Reports indicate that Atterbury-Muscatatuck, which is a training facility maintained by the State of Indiana and the Department of Defense, is being used by the State Police and the National Guard to engage in simulated raids against marijuana operations. This dastardly alliance between local cops and military forces is reportedly an effort to ensure officers have the “tactical proficiency” required when busting marijuana growers.

Officers participating in this waste of tax dollars believe, despite legalization efforts across the nation, there remains a need for local police agencies to be as skilled as their military counterparts in order to better protect the public from the perils of weed.

Sergeant Lou Perras, a veteran with the Indiana State Police, suggests military training is a way to “bridge the gap between the DOD and non-DOD organizations.”

Perras, who once told reporters that marijuana was the Rodney Dangerfield of illegal drugs – it gets no respect – says defending Indiana residents against the scourge of the cannabis plant is his primary goal, regardless of their cavalier attitude towards the substance.

“People have this attitude, ‘it’s just marijuana,’” Perras told the News and Tribune back in 2010. “That’s a sad misrepresentation of this drug.”

It is perhaps this unwavering rationale that continues to lead the Indiana State Police to spend hundreds of thousands of dollars on combative measures against a plant that experts believe will be legalized nationwide within the next 10 years.

“The National Guard has a unique skill set of assets, and personnel and training,” Perras explained, “so it allows us to gain that knowledge in those assets from the National Guard to better protect our citizens of the state.”

Some argue, however, that the passing of the Posse Comitatus Act in 1878 technically makes it illegal for military troops to assist in the enforcement of drug war tactics.

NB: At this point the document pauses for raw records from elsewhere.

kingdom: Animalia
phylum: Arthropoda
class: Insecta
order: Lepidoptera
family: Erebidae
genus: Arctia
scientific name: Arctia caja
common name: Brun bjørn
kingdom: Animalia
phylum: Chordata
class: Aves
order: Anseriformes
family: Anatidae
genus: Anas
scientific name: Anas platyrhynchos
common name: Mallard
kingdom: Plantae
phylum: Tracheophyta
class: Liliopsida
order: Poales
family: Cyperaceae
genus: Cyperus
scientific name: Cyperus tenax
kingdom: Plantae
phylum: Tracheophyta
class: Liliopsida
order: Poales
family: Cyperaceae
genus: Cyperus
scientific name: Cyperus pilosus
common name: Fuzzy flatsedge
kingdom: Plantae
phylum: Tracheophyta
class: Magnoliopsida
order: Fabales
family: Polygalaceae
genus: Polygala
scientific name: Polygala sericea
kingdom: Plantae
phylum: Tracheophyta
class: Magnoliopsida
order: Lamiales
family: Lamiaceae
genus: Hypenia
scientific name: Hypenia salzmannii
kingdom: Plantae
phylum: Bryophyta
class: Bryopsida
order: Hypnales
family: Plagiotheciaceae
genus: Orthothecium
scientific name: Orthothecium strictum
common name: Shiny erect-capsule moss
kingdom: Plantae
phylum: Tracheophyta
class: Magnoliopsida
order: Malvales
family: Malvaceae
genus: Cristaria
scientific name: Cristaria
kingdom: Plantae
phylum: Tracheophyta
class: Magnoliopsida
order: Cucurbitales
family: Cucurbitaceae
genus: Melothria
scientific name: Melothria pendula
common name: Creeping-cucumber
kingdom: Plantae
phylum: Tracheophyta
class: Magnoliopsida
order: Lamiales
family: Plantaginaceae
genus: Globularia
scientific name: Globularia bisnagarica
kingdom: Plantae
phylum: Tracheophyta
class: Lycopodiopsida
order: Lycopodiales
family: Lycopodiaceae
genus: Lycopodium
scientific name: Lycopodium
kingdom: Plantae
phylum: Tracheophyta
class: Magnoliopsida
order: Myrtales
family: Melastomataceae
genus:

However, both federal and state governments have managed to sidestep this almost 140 year-old Act with the use of the military services like the National Guard.

Even though the DEA is considered the rock star of American dope enforcement, many citizens are not aware of that state police and National Guard units are working together to fight the drug war on a state level. Most of these operations, however, are part of the cannabis eradication program. But they are, nonetheless, enormous wastes of state tax revenue.